Collected data entries:
»»
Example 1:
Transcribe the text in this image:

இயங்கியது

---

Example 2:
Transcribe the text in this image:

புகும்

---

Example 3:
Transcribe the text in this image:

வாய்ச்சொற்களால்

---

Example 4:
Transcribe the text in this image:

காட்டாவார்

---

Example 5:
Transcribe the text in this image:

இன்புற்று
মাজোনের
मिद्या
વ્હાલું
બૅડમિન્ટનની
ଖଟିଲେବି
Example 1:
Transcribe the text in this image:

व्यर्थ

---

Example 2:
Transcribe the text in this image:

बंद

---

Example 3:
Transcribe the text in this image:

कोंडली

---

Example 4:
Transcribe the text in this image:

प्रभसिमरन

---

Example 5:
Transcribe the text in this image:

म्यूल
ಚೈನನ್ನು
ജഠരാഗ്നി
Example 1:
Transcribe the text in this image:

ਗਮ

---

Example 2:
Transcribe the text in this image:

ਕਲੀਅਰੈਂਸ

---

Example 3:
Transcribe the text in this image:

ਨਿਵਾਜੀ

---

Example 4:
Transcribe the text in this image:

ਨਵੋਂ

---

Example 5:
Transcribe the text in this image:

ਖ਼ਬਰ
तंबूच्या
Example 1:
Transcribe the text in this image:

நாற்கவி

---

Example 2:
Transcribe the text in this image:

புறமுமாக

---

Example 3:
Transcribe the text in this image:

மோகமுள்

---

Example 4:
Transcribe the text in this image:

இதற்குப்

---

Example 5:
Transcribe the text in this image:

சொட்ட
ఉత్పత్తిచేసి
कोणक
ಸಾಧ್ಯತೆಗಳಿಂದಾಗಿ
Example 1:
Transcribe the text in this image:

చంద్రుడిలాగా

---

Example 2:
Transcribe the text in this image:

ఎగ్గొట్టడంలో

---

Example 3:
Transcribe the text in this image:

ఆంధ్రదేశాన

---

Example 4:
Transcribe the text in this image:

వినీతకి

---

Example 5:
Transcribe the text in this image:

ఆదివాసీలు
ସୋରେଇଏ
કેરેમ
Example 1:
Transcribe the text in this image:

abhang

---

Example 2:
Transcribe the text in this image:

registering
««
▶ ACTIVITY: Retype all of the data exactly. Leave nothing out.

▶ RESULT OF THE EXERCISE:
Example 1:
Transcribe the text in this image:

இயங்கியது

---

Example 2:
Transcribe the text in this image:

புகும்

---

Example 3:
Transcribe the text in this image:

வாய்ச்சொற்களால்

---

Example 4:
Transcribe the text in this image:

காட்டாவார்

---

Example 5:
Transcribe the text in this image:

இன்புற்று
মাজোনের
मिद्या
વ્હાલું
બૅડમિન્ટનની
ଖଟିଲେବି
Example 1:
Transcribe the text in this image:

व्यर्थ

---

Example 2:
Transcribe the text in this image:

बंद

---

Example 3:
Transcribe the text in this image:

कोंडली

---

Example 4:
Transcribe the text in this image:

प्रभसिमरन

---

Example 5:
Transcribe the text in this image:

म्यूल
ಚೈನನ್ನು
ജഠരാഗ്നി
Example 1:
Transcribe the text in this image:

ਗਮ

---

Example 2:
Transcribe the text in this image:

ਕਲੀਅਰੈਂਸ

---

Example 3:
Transcribe the text in this image:

ਨਿਵਾਜੀ

---

Example 4:
Transcribe the text in this image:

ਨਵੋਂ

---

Example 5:
Transcribe the text in this image:

ਖ਼ਬਰ
तंबूच्या
Example 1:
Transcribe the text in this image:

நாற்கவி

---

Example 2:
Transcribe the text in this image:

புறமுமாக

---

Example 3:
Transcribe the text in this image:

மோகமுள்

---

Example 4:
Transcribe the text in this image:

இதற்குப்

---

Example 5:
Transcribe the text in this image:

சொட்ட
ఉత్పత్తిచేసి
कोणक
ಸಾಧ್ಯತೆಗಳಿಂದಾಗಿ
Example 1:
Transcribe the text in this image:

చంద్రుడిలాగా

---

Example 2:
Transcribe the text in this image:

ఎగ్గొట్టడంలో

---

Example 3:
Transcribe the text in this image:

ఆంధ్రదేశాన

---

Example 4:
Transcribe the text in this image:

వినీతకి

---

Example 5:
Transcribe the text in this image:

ఆదివాసీలు
ସୋରେଇଏ
કેરેમ
Example 1:
Transcribe the text in this image:

abhang

---

Example 2:
Transcribe the text in this image:

registering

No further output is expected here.